§ Activity 1:
Quote the passage of the Four Seasons text from "DeVito starts off" up to and including "to the character.".
§ Activity 2:
Rewrite all the records below, replacing every instance of "estadios" with "instalaciones" and leaving everything else unchanged.
[Text for analysis — start]
FRANKIE VALLI’S FOUR SEASONS was one of the few groups that withstood the seismic blast The Beatles wrought upon pop music in 1964. With number-one hits before, during, and after the height of The Beatles’ reign, the Four Seasons demonstrated the staying power of a sound nurtured in a 1950s musical language but with the added signature of Valli’s distinctive voice, especially in falsetto.
Andrus, Weinstock, Kappus and Foytik |
Book writers Marshall Brickman and Rick Elice borrowed the idea of presenting the story through the point of view of each of the Four Seasons members in turn, and even had the balls to align each of those perspectives with a season, beginning with spring.
DeVito starts off the tale, introducing himself as what we’ll see is an egotistical blowhard whom Foytik deftly portrays, his emotional flip-flops given plausibility by his full-tilt commitment to the character.
But what really drives the show is the seemingly nonstop music. It’s much more than the sum of the Four Seasons’ hits. It’s a cavalcade of the tunes the group members listened to, started with and fought against. (And the show’s program lists another 19 songs that, as the heading puts it, “got away.”)
“I Can’t Give You Anything but Love,” dating back to 1928, sounds early – it’s Frankie’s tryout piece – and recurs instrumentally at key moments. Before we get to the hits we came to the show to hear, we’re also treated to “Earth Angel,” “A Sunday Kind of Love” and even Eddie Jefferson’s “Moody's Mood for Love.”
[Text for analysis — finish]
[Record set — start]
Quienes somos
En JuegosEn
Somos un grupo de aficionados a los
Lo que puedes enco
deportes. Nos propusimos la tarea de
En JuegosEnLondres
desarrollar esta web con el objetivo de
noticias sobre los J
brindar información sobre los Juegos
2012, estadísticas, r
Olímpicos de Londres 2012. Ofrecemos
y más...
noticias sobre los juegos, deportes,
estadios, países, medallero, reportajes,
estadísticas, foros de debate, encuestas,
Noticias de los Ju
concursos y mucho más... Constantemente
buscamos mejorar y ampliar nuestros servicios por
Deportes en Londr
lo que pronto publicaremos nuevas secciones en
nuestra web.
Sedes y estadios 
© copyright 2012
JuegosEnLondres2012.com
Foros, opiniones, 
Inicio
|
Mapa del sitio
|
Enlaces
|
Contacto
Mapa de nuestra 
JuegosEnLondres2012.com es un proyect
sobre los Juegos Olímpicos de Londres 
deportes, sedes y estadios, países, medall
[Record set — finish]
§ Task response 1:
DeVito starts off the tale, introducing himself as what we’ll see is an egotistical blowhard whom Foytik deftly portrays, his emotional flip-flops given plausibility by his full-tilt commitment to the character.

§ Task response 2:
Quienes somos
En JuegosEn
Somos un grupo de aficionados a los
Lo que puedes enco
deportes. Nos propusimos la tarea de
En JuegosEnLondres
desarrollar esta web con el objetivo de
noticias sobre los J
brindar información sobre los Juegos
2012, estadísticas, r
Olímpicos de Londres 2012. Ofrecemos
y más...
noticias sobre los juegos, deportes,
instalaciones, países, medallero, reportajes,
estadísticas, foros de debate, encuestas,
Noticias de los Ju
concursos y mucho más... Constantemente
buscamos mejorar y ampliar nuestros servicios por
Deportes en Londr
lo que pronto publicaremos nuevas secciones en
nuestra web.
Sedes y instalaciones 
© copyright 2012
JuegosEnLondres2012.com
Foros, opiniones, 
Inicio
|
Mapa del sitio
|
Enlaces
|
Contacto
Mapa de nuestra 
JuegosEnLondres2012.com es un proyect
sobre los Juegos Olímpicos de Londres 
deportes, sedes y instalaciones, países, medall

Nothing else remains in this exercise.